▶ _Task_
All of the entries below must be copied out exactly.

▶ _Data extract_
● ● ●
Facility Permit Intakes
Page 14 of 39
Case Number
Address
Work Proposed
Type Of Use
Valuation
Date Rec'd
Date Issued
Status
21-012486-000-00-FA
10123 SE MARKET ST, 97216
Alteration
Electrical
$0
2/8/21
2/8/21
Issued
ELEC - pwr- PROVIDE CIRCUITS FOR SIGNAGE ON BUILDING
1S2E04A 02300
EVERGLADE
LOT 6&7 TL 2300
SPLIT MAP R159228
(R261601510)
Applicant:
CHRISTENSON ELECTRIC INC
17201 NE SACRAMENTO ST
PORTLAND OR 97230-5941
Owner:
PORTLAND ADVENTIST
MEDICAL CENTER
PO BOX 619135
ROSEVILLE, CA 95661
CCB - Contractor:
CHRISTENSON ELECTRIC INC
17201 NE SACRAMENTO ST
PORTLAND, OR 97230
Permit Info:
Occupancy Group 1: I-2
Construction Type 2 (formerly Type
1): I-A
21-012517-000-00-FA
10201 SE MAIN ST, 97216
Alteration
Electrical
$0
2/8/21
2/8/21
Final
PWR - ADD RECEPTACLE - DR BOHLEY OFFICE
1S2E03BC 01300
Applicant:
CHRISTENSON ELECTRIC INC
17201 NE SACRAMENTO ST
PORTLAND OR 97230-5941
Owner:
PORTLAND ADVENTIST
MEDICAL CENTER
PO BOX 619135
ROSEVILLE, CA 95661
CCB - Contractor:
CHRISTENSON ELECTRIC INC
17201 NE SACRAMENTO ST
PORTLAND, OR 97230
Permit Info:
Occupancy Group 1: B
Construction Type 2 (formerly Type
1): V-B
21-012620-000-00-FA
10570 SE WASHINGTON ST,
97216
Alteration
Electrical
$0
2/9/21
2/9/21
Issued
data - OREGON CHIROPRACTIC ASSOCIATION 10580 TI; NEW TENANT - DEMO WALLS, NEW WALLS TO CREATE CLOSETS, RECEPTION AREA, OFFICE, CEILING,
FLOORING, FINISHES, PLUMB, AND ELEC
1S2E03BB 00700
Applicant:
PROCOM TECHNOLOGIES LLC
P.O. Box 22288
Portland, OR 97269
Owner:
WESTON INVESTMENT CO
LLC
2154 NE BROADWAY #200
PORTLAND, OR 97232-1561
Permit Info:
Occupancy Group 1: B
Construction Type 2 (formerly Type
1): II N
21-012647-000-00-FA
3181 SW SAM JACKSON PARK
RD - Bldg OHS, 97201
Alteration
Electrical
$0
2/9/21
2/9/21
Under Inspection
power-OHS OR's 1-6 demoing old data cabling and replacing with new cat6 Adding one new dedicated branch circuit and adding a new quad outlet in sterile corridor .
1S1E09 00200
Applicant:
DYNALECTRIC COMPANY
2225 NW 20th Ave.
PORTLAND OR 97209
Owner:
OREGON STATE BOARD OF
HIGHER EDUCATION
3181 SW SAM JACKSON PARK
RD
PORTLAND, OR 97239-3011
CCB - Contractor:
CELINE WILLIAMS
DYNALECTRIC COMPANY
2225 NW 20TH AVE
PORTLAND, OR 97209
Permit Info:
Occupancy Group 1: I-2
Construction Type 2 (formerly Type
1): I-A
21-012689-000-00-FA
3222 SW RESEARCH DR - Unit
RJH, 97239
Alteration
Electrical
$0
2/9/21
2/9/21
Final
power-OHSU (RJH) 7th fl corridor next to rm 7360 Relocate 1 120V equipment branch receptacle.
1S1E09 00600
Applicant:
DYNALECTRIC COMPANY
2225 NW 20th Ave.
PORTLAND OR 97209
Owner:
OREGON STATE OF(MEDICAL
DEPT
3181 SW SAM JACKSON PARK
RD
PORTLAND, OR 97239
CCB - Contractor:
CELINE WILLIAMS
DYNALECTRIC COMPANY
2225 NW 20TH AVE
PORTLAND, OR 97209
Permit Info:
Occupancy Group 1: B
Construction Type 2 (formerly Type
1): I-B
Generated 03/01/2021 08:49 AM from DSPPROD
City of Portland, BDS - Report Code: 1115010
● ● ●
▶ _Your solution_
Facility Permit Intakes
Page 14 of 39
Case Number
Address
Work Proposed
Type Of Use
Valuation
Date Rec'd
Date Issued
Status
21-012486-000-00-FA
10123 SE MARKET ST, 97216
Alteration
Electrical
$0
2/8/21
2/8/21
Issued
ELEC - pwr- PROVIDE CIRCUITS FOR SIGNAGE ON BUILDING
1S2E04A 02300
EVERGLADE
LOT 6&7 TL 2300
SPLIT MAP R159228
(R261601510)
Applicant:
CHRISTENSON ELECTRIC INC
17201 NE SACRAMENTO ST
PORTLAND OR 97230-5941
Owner:
PORTLAND ADVENTIST
MEDICAL CENTER
PO BOX 619135
ROSEVILLE, CA 95661
CCB - Contractor:
CHRISTENSON ELECTRIC INC
17201 NE SACRAMENTO ST
PORTLAND, OR 97230
Permit Info:
Occupancy Group 1: I-2
Construction Type 2 (formerly Type
1): I-A
21-012517-000-00-FA
10201 SE MAIN ST, 97216
Alteration
Electrical
$0
2/8/21
2/8/21
Final
PWR - ADD RECEPTACLE - DR BOHLEY OFFICE
1S2E03BC 01300
Applicant:
CHRISTENSON ELECTRIC INC
17201 NE SACRAMENTO ST
PORTLAND OR 97230-5941
Owner:
PORTLAND ADVENTIST
MEDICAL CENTER
PO BOX 619135
ROSEVILLE, CA 95661
CCB - Contractor:
CHRISTENSON ELECTRIC INC
17201 NE SACRAMENTO ST
PORTLAND, OR 97230
Permit Info:
Occupancy Group 1: B
Construction Type 2 (formerly Type
1): V-B
21-012620-000-00-FA
10570 SE WASHINGTON ST,
97216
Alteration
Electrical
$0
2/9/21
2/9/21
Issued
data - OREGON CHIROPRACTIC ASSOCIATION 10580 TI; NEW TENANT - DEMO WALLS, NEW WALLS TO CREATE CLOSETS, RECEPTION AREA, OFFICE, CEILING,
FLOORING, FINISHES, PLUMB, AND ELEC
1S2E03BB 00700
Applicant:
PROCOM TECHNOLOGIES LLC
P.O. Box 22288
Portland, OR 97269
Owner:
WESTON INVESTMENT CO
LLC
2154 NE BROADWAY #200
PORTLAND, OR 97232-1561
Permit Info:
Occupancy Group 1: B
Construction Type 2 (formerly Type
1): II N
21-012647-000-00-FA
3181 SW SAM JACKSON PARK
RD - Bldg OHS, 97201
Alteration
Electrical
$0
2/9/21
2/9/21
Under Inspection
power-OHS OR's 1-6 demoing old data cabling and replacing with new cat6 Adding one new dedicated branch circuit and adding a new quad outlet in sterile corridor .
1S1E09 00200
Applicant:
DYNALECTRIC COMPANY
2225 NW 20th Ave.
PORTLAND OR 97209
Owner:
OREGON STATE BOARD OF
HIGHER EDUCATION
3181 SW SAM JACKSON PARK
RD
PORTLAND, OR 97239-3011
CCB - Contractor:
CELINE WILLIAMS
DYNALECTRIC COMPANY
2225 NW 20TH AVE
PORTLAND, OR 97209
Permit Info:
Occupancy Group 1: I-2
Construction Type 2 (formerly Type
1): I-A
21-012689-000-00-FA
3222 SW RESEARCH DR - Unit
RJH, 97239
Alteration
Electrical
$0
2/9/21
2/9/21
Final
power-OHSU (RJH) 7th fl corridor next to rm 7360 Relocate 1 120V equipment branch receptacle.
1S1E09 00600
Applicant:
DYNALECTRIC COMPANY
2225 NW 20th Ave.
PORTLAND OR 97209
Owner:
OREGON STATE OF(MEDICAL
DEPT
3181 SW SAM JACKSON PARK
RD
PORTLAND, OR 97239
CCB - Contractor:
CELINE WILLIAMS
DYNALECTRIC COMPANY
2225 NW 20TH AVE
PORTLAND, OR 97209
Permit Info:
Occupancy Group 1: B
Construction Type 2 (formerly Type
1): I-B
Generated 03/01/2021 08:49 AM from DSPPROD
City of Portland, BDS - Report Code: 1115010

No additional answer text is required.